You were wrongly informed that I have an aversion to anthologists.

I should be proud to be represented in your forthcoming collection. I don't want any money for myself. Will you take the eight guineas round to the nearest Roman Catholic church and pop it anonymously in the poor box?

Yours faithfully

Evelyn Waugh'

Oh, that all writers behaved so nobly when approached for permission to use their bits, was my reaction when I read this. I had just started work on the anthology, and it was sticky going. Or so my researchers told me.

Then I had a brilliant idea. I would assume that all writers were as noble as Evelyn Waugh, and I would send them the following letter.

'Dear Mr . . .,

I would very much like to include an extract from your writings in a collection. Rather than inflict on you the sordidly small fee you would be due, I have placed it in the poor box of a nearby Roman Catholic church. I will take it, in the absence of any response from you, that I am carrying out your wishes.

Yours faithfully,'

My team duly sent off many copies of this letter and nary a reply we got, partly because many of the authors we hoped to plunder were dead and gone, partly, I suppose, because many of the publishers who received the letter were too illiterate to have recognised the reference to Evelyn Waugh and, thinking it was some kind of joke, threw it in the bin.

One jazz critic, however, who apparently needed the money even more badly than critics usually do, wrote back indignantly and demanded his money.
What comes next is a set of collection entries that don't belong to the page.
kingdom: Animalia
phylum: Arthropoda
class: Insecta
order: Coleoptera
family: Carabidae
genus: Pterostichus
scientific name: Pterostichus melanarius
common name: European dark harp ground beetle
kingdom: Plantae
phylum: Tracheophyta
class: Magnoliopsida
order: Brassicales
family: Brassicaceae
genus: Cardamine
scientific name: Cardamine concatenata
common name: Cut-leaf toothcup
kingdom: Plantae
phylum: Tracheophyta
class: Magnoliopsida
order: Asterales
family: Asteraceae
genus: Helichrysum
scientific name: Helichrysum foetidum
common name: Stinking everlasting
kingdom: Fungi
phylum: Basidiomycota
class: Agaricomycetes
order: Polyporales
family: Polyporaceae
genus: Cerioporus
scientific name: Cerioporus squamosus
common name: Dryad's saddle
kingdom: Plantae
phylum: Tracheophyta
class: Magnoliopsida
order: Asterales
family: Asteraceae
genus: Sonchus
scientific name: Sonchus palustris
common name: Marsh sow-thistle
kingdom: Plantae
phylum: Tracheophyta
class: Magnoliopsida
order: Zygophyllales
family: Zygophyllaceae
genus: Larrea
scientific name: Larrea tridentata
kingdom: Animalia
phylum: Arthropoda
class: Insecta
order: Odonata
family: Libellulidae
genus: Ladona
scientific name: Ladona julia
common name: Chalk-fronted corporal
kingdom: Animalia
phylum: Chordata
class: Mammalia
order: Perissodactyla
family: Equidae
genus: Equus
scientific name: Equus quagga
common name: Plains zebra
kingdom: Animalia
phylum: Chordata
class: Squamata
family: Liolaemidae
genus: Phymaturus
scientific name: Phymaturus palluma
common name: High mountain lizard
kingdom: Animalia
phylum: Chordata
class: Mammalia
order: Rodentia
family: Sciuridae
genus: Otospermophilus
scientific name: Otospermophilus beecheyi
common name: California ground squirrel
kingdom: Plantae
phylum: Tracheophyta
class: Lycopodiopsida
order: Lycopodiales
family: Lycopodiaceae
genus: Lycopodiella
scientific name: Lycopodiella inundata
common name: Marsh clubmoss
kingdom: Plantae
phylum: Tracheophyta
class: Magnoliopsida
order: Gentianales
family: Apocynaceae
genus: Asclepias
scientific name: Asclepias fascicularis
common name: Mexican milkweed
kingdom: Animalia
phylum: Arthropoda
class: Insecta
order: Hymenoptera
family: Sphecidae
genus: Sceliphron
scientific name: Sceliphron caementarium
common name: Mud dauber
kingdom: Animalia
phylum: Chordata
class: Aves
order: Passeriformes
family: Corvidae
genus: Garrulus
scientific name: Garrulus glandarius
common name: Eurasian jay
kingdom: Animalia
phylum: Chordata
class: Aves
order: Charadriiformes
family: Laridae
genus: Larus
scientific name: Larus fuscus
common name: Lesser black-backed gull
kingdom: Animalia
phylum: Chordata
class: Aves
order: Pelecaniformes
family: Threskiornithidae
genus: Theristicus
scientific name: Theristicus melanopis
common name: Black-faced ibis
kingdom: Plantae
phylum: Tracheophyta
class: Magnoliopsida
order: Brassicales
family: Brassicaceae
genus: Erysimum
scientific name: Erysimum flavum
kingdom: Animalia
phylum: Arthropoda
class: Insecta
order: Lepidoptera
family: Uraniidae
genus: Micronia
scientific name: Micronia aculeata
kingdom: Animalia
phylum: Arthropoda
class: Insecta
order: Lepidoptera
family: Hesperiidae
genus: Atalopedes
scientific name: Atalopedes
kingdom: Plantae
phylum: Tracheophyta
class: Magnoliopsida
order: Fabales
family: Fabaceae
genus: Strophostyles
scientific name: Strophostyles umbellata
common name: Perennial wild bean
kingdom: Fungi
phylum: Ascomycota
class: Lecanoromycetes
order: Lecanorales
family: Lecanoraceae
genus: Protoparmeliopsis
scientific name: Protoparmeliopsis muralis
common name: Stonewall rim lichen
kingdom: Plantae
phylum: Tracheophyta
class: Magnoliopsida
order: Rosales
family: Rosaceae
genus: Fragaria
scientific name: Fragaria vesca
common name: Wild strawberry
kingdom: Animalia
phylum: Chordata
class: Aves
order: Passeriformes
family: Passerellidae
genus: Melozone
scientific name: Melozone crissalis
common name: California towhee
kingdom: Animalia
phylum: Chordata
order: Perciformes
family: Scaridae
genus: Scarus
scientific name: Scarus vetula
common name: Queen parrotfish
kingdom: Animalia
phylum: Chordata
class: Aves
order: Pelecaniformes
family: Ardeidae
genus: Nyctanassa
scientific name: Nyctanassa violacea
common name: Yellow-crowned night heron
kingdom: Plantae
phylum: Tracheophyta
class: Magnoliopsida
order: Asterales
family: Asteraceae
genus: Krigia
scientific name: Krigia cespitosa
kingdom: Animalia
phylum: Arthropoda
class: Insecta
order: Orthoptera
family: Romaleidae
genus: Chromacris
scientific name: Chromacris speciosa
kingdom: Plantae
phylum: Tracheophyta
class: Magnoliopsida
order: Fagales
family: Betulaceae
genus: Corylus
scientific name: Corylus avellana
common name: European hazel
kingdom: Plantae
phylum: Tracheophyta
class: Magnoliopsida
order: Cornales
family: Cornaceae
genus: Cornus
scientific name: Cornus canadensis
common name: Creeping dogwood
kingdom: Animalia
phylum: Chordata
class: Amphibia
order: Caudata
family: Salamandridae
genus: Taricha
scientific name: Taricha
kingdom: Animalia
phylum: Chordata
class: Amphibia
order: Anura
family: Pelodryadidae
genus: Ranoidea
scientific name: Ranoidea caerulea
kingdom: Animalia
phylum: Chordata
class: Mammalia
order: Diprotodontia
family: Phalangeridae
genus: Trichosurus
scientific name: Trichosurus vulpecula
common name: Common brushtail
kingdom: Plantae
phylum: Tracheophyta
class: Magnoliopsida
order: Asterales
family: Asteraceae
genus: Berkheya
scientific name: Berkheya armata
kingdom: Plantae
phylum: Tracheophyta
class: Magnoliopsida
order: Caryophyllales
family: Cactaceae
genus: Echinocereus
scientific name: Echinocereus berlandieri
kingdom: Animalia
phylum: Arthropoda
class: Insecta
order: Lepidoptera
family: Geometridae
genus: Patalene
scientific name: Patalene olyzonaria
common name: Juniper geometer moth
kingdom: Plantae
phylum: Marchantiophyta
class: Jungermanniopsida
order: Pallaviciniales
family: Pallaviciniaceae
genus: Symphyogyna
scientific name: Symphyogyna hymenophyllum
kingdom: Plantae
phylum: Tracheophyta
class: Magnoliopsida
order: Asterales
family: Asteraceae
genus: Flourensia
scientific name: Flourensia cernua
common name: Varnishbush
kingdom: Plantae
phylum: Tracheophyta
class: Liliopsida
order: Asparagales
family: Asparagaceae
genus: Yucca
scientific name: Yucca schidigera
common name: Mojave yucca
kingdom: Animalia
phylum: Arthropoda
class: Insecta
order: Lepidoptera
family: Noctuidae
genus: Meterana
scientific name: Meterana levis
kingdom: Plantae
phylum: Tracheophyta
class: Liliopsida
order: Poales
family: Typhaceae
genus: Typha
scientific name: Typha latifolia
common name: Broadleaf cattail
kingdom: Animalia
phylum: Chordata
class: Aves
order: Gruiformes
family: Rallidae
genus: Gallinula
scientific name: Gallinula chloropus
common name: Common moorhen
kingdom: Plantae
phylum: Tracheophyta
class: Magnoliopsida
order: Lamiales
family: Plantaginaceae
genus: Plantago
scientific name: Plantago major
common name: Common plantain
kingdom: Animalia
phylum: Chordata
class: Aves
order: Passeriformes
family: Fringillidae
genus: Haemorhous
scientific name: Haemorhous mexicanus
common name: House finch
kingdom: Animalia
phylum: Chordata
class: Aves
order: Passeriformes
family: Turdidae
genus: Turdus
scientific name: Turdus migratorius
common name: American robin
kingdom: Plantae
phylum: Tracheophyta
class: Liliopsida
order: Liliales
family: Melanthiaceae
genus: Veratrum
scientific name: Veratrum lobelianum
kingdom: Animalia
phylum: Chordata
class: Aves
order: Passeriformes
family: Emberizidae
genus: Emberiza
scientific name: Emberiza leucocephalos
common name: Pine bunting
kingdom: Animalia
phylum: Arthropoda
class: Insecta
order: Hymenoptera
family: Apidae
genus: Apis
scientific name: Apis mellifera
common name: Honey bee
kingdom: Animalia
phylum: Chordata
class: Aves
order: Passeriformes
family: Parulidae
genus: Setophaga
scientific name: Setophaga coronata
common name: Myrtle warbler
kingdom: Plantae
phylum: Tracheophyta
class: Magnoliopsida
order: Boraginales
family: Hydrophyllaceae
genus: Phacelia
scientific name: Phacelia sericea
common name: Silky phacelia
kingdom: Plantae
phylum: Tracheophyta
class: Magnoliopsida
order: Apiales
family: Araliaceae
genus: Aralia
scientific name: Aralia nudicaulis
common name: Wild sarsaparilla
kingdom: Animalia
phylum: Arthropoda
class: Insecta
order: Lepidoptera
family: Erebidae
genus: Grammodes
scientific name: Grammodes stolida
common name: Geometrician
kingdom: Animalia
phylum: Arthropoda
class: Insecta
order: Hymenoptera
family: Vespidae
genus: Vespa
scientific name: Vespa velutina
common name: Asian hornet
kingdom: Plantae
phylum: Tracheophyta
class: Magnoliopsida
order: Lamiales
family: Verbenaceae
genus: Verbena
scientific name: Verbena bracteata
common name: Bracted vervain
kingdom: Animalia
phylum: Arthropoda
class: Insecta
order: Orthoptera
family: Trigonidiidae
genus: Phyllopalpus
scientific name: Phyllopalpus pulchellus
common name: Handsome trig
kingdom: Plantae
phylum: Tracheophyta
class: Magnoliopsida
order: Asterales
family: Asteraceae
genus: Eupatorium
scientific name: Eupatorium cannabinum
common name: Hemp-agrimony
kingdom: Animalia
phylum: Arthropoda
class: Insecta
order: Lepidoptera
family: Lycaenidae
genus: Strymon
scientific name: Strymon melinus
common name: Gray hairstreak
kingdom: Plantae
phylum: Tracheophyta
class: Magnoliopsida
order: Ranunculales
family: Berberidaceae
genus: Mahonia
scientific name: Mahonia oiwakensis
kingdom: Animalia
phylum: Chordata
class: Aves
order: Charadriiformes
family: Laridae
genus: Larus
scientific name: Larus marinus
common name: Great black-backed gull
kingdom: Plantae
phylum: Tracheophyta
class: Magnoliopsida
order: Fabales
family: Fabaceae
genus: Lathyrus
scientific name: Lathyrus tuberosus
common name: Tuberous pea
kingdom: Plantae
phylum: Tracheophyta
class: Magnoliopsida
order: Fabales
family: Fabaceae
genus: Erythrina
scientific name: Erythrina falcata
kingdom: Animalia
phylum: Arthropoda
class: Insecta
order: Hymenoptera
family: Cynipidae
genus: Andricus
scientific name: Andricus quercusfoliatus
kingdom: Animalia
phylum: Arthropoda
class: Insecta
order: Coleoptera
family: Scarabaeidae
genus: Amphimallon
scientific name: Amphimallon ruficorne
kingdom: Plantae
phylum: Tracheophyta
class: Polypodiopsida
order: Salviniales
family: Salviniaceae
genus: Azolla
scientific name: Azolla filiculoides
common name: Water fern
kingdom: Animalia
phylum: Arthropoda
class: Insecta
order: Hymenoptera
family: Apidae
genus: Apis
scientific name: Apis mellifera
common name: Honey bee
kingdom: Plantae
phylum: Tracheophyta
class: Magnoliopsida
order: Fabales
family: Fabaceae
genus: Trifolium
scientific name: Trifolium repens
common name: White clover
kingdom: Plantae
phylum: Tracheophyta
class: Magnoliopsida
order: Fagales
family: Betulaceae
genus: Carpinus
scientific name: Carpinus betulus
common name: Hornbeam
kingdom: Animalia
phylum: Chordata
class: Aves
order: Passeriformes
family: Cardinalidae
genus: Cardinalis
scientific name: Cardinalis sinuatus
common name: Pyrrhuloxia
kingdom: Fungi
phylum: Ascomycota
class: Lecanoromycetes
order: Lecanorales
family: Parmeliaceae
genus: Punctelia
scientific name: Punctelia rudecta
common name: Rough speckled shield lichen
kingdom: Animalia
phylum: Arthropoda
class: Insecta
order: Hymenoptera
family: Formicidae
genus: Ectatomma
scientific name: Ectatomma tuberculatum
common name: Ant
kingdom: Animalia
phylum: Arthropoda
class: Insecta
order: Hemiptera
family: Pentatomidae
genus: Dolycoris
This placed me in a quandary. I was not unhappy to pass a few funds his way, but unfortunately the money had already been placed in a Catholic poor box, as promised, and was thus irretrievable. Or was it?

'Which church have you been showering with our royalties?' I asked my research squad.

'We've been spreading it about a lot,' they said. 'Bit here, bit here.'

This made it a lot easier. Some Catholic churches are impregnable. Some are easy meat. We selected one church that had its poor box near the door, and the research squad kept watch while I forced the box open. They did not keep watch well enough. I felt a heavy hand on my shoulder and looked round into the face of a muscular priest.

'I'm recovering royalties for an author of mine,' I said.

'Let's tell that to the police, shall we?' he said.

My case comes up early in the new year. It will be the first time, my lawyer tells me, that anyone has pleaded recovery of publishing expenses as a justification for burglary. Win or lose, the publishers tell me the publicity will be invaluable.